I think you are talking about NSIS 1.x. NSIS 2 (http://nsis.sf.net) has language files that can be translated and language strings that can be used in multilingual scripts.


In the documentation of NSIS2, I found the following section:

--- snip ---
LangString message ${LANG_ENGLISH} "English message"
LangString message ${LANG_FRENCH} "French message"
LangString message ${LANG_KOREAN} "Korean message"

MessageBox MB_OK $(message)
--- snip ---

which is just a shortcut for something similar to

--- snip ---
StrCmp $LANGUAGE ${LANG_ENGLISH} 0 +2
StrCpy $R0 "English message"
StrCmp $LANGUAGE ${LANG_FRENCH} 0 +2
StrCpy $R0 "French message"
StrCmp $LANGUAGE ${LANG_KOREAN} 0 +2
StrCpy $R0 "Korean message"

MessageBox MB_OK $R0
--- snip ---

What I meant was:

--- snip ---
MessageBox(MB_OK , gettext("English message"))
--- snip ---

where the "English message" will be used as a look-up key for the wanted translated message or - if none was found - the unchanged english message.

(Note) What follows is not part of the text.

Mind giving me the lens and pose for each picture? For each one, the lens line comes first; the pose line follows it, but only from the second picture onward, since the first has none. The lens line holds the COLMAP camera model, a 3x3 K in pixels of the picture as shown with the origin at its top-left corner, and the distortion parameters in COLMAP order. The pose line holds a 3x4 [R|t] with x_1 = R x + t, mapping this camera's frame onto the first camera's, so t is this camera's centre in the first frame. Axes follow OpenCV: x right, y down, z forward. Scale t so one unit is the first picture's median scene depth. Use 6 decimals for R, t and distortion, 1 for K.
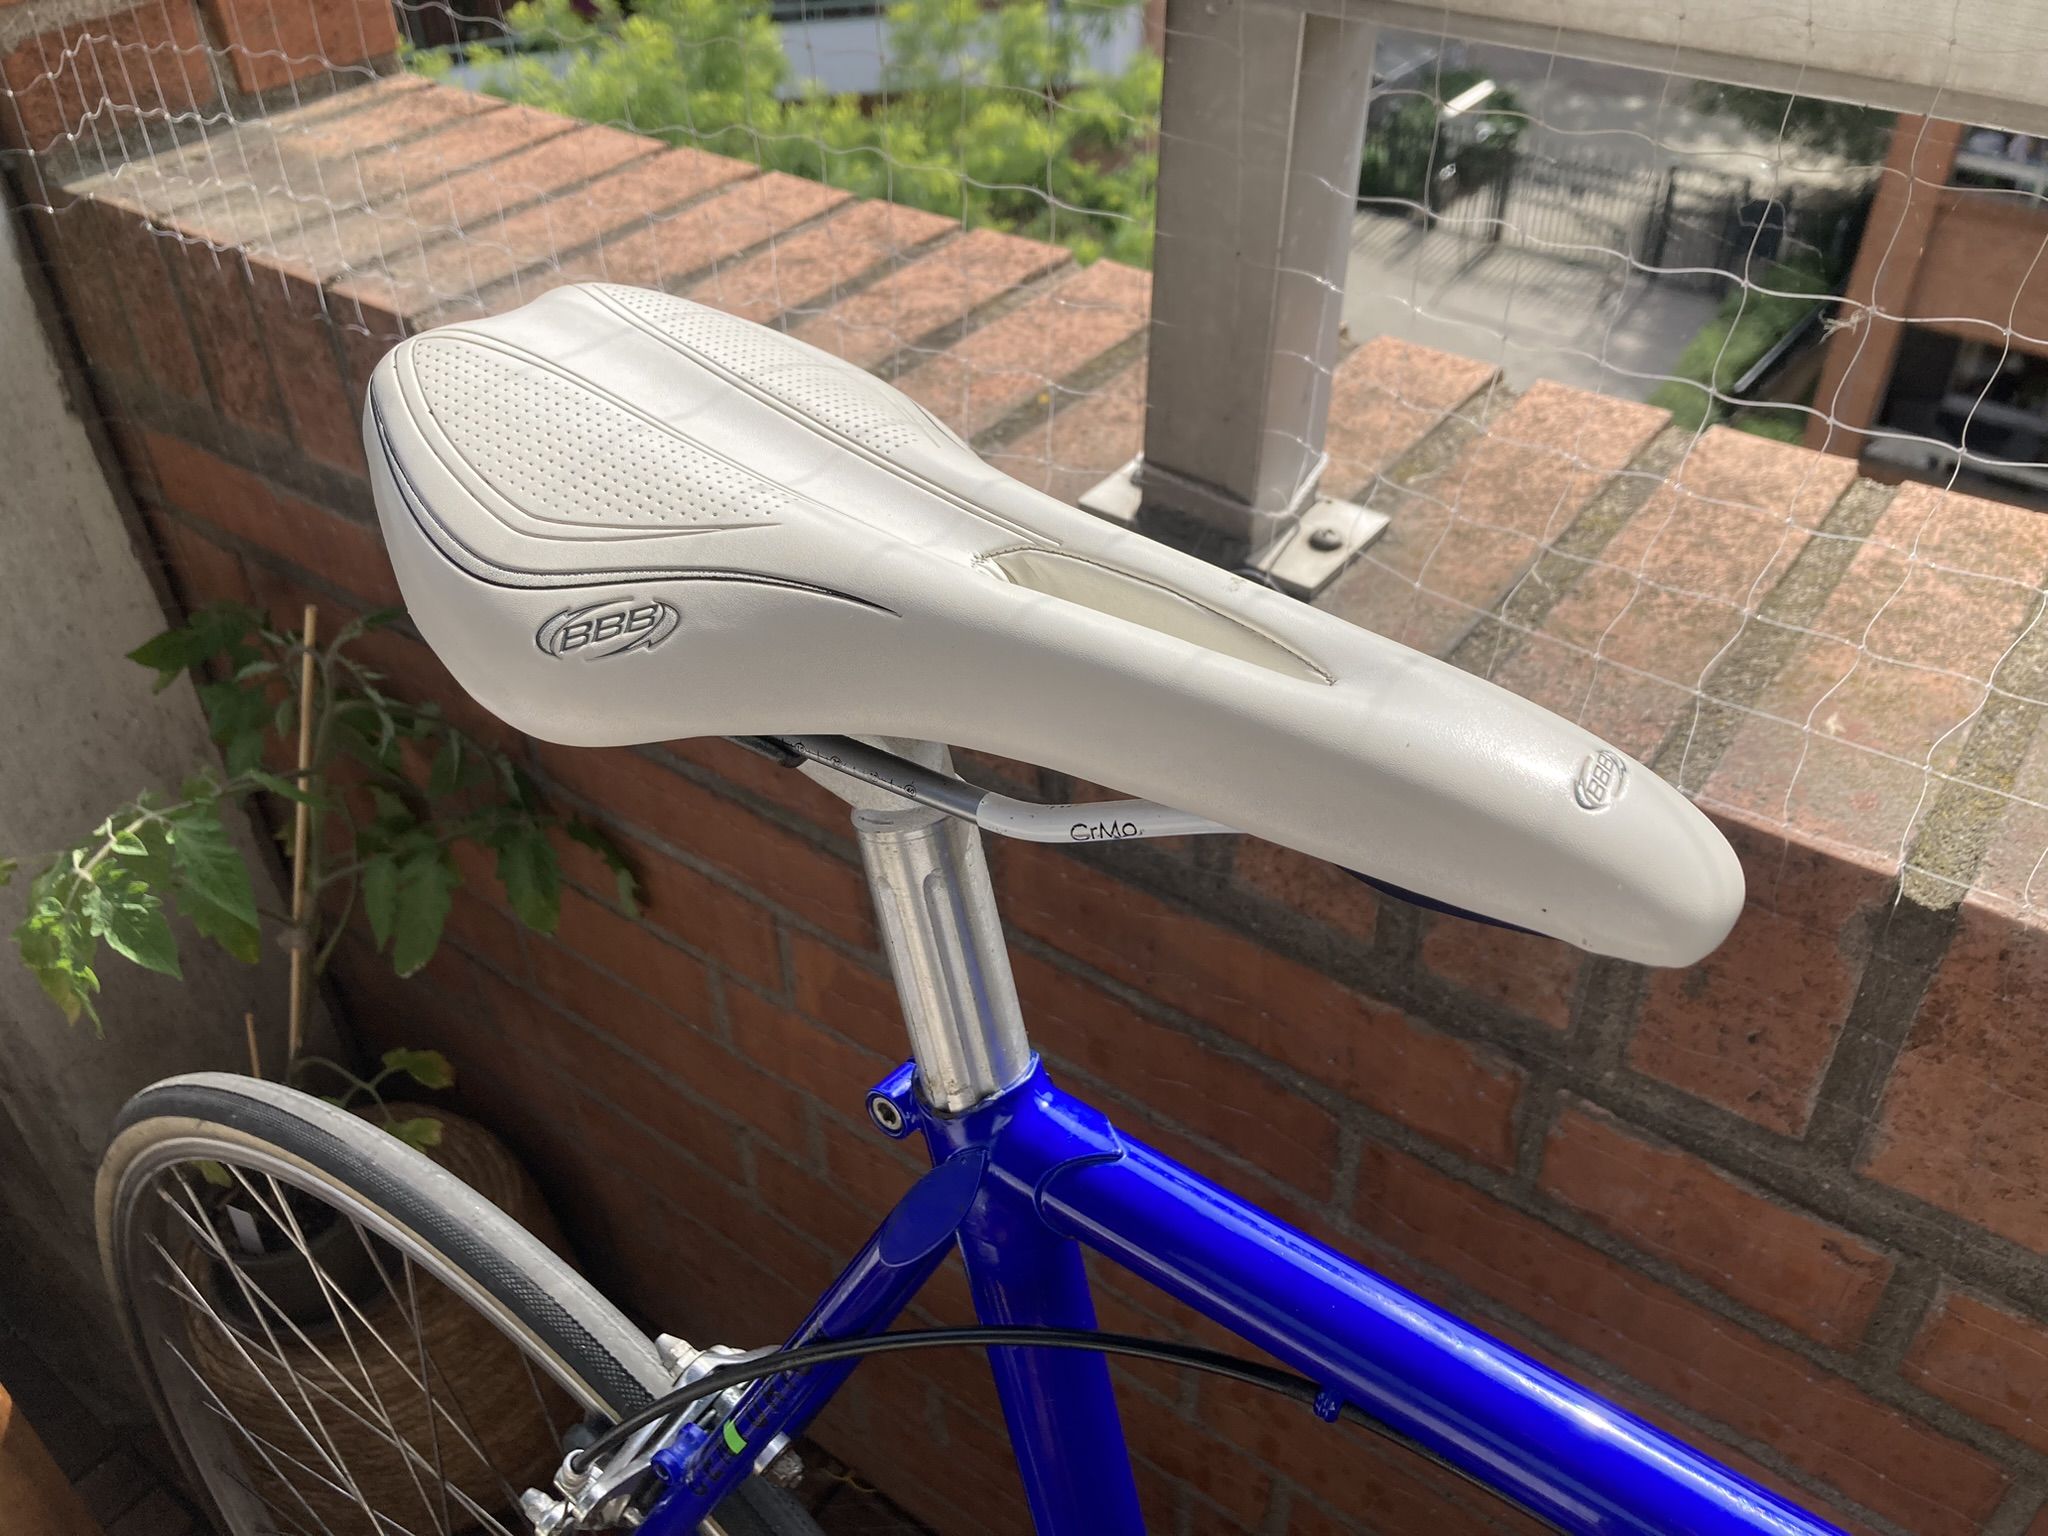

It's not a shortcut for a big switch, it really does get the local language (unless the user chose another one or changed by the script), and according to it chooses the right language table and then uses an offset to get the real string. There are no huge switches here. The only difference I can see is that gettext have a default string.

Creating language files for your installer isn't really that hard. Have a look at the Miranda installer for example.


OK, I think I see where you're getting at. The current translation method looks good enough for me. Optional external language files for the installer will not be added before NSIS 2 final.

And the Miranda installer shows you how to use external (non-optional or runtime) language files.


Hmmm ... maybe I am not able to express what I mean.

The current multilanguage support has several drawbacks:

1. What about different character sets (kanji, turkish, ...)? It doesn't look like you're using UTF8 in the NSIS sources.
2. You have to change the script file if you want to add another language.
3. The user has to use IDs in his scripts and this is IMHO not intuitive.
4. No automatic extraction of the texts that have to be translated.
5. No default text if the user forgot to translate a message.

As I previously wrote, it's much more comfortable to just write something like gettext("text to translate") instead of defining an ID and assigning a correct translation to this ID.


NSIS supports MBCS for languages with another character set (there are Chinese, Korean, Japanese etc. translations). It does not support Unicode because that is not supported on Windows 95/98/ME.

You can keep your translations separate from the script, just use header files for the translations.


With your method you have to change the script too, you have to add gettext, which doesn't really fit well into the current script language structure. I'd even say it breaks it.

With your method the user will have to create a file named or with a header containg the language name. The same goes for the current method, just include the name of the language (${LANG_ENGLISH}), or if you want you can define a value at the top of the included file and use a macro that automatically appends that language ID (Miranda and MUI for example).

The texts are automatically translated, all the user needs to know is the name of the language string.

Again, the only difference I see is the default string.


Interesting that I discorered this thread. Using gettext suite of tools it by far the best translation method I ever used. Now I'm forced to create import/export scripts for the conversion like nsi2po and po2nsi.

If someone wonders why is seams that it doesn't have real like experience with this kind of job and how can be managed well. Is't so easy to work with po files and there are a lot of editors - plus when the strings are added/modified/removed you don't have to deal with manual file sincronization.